At one time, she had her present children called to her, and expressed to them, and several other Friends, to the following import; which she afterwards desired might be spread amongst Friends, viz.: --
Having my mind gathered inward, and viewing time near a close, and eternity at hand, I heard a voice intelligible to mine inward ear, saying, call in thy sons and thy daughters, and tell them I have no pleasure in prodigal sons and daughters, or haughty sons and daughters; tell them that I loathe all these; and the cause appeared plain to my understanding, why they were called prodigal and haughty sons and daughters; and it was thus said - they run on in their own wills, and do not ask counsel of me, nor of them whom I have placed as counsellors; but have chosen their own ways, and run out into the vain and foolish fashions of the world, the sons in their prodigal dress, and the daughters in their short waists, and round head dress; these things I feel the Lord's controversy to be against; these things have lain heavy on my mind for several days, but through the Lord's tender mercy, I have been abilitated to relieve my mind towards my dear children, now present; but I feel the concern to extend further, having observed with sorrow of heart, Friends' children pursuing the vanity of dress, and some of the dear babes trained up in it; for these things my heart mourns.
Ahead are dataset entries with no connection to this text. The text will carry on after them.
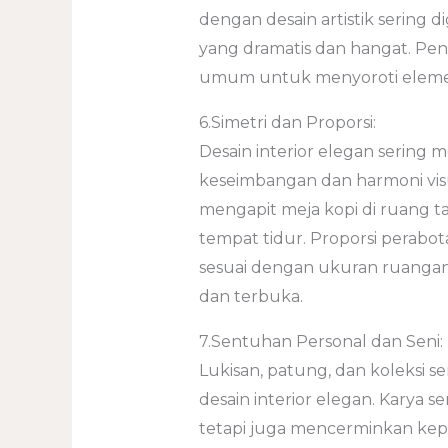
dengan desain artistik sering
yang dramatis dan hangat. Pe
umum untuk menyoroti elemen 
6.Simetri dan Proporsi:
Desain interior elegan serin
keseimbangan dan harmoni visu
mengapit meja kopi di ruang t
tempat tidur. Proporsi perabot
sesuai dengan ukuran ruangan
dan terbuka.
7.Sentuhan Personal dan Seni:
Lukisan, patung, dan koleksi se
desain interior elegan. Karya se
tetapi juga mencerminkan kepr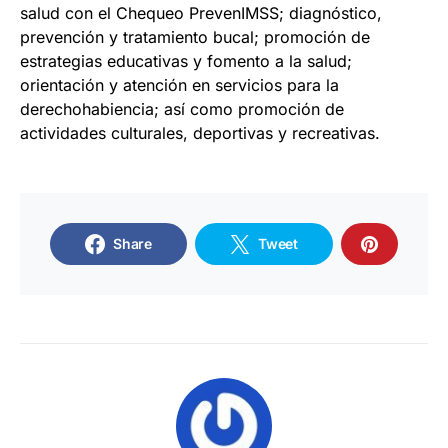
salud con el Chequeo PrevenIMSS; diagnóstico,
prevención y tratamiento bucal; promoción de
estrategias educativas y fomento a la salud;
orientación y atención en servicios para la
derechohabiencia; así como promoción de
actividades culturales, deportivas y recreativas.
Share
Tweet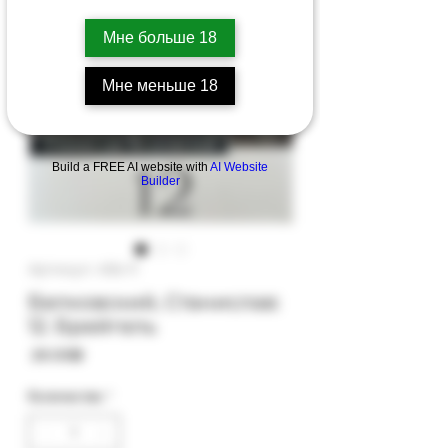
Мне больше 18
Мне меньше 18
Build a FREE AI website with
AI Website
Builder
Артикул: 45b-11
Белковский, Станислав:
12. Брейгель
Цена
‏26.00 ‏₪
Количество
*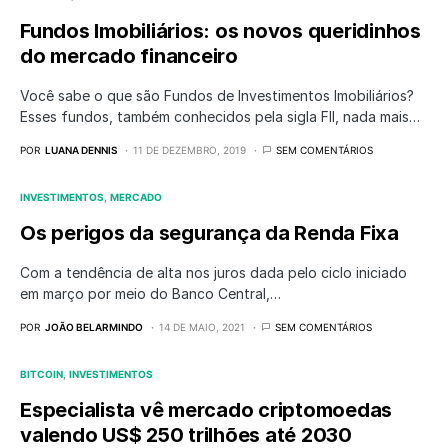
Fundos Imobiliários: os novos queridinhos
do mercado financeiro
Você sabe o que são Fundos de Investimentos Imobiliários?
Esses fundos, também conhecidos pela sigla FII, nada mais…
POR
LUANA DENNIS
11 DE DEZEMBRO, 2019
SEM COMENTÁRIOS
INVESTIMENTOS
MERCADO
Os perigos da segurança da Renda Fixa
Com a tendência de alta nos juros dada pelo ciclo iniciado
em março por meio do Banco Central,…
POR
JOÃO BELARMINDO
14 DE MAIO, 2021
SEM COMENTÁRIOS
BITCOIN
INVESTIMENTOS
Especialista vê mercado criptomoedas
valendo US$ 250 trilhões até 2030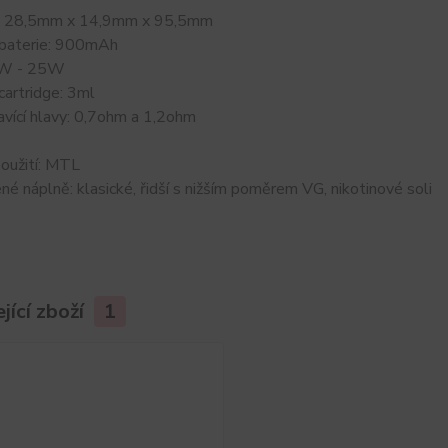
: 28,5mm x 14,9mm x 95,5mm
 baterie: 900mAh
5W - 25W
cartridge: 3ml
vící hlavy: 0,7ohm a 1,2ohm
oužití: MTL
é náplně: klasické, řidší s nižším poměrem VG, nikotinové soli
jící zboží
1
Oh! parents, what are you about; know assuredly, that inquisition for blood will be made; what will you answer the Lord when it is demanded of you, what have you done with those tender lambs committed to your care. I desire that every class may be aroused to consider these things, that they may know what they shall answer when they are called to an account, and in a particular manner, the Elders, and all the watchmen and watchwomen to whom the care of the flock is committed. Oh! saith my soul, that you, through a faithful discharge of duty, may render up your accounts with joy, and not with grief.
She departed this life (we believe) in a sweet frame of mind, the 2d of he 6th month, 1805, in the 61st year of her age, and was interred in Friends' grave yard, at Pike Run, after which a solemn meeting was held.
Signed on behalf of Westland Monthly Meeting, held the 24th of the 8th mo., 1805, by Thomas Farquhar, Clk.
At Redstone Quarterly Meeting, held at Westland, the 2d day of the 9th mo., 1805, the above memorial was read, approved, and directed to be forwarded to the Meeting for Sufferings. Signed on behalf of said Meeting, by Thomas Farquhar, Clk.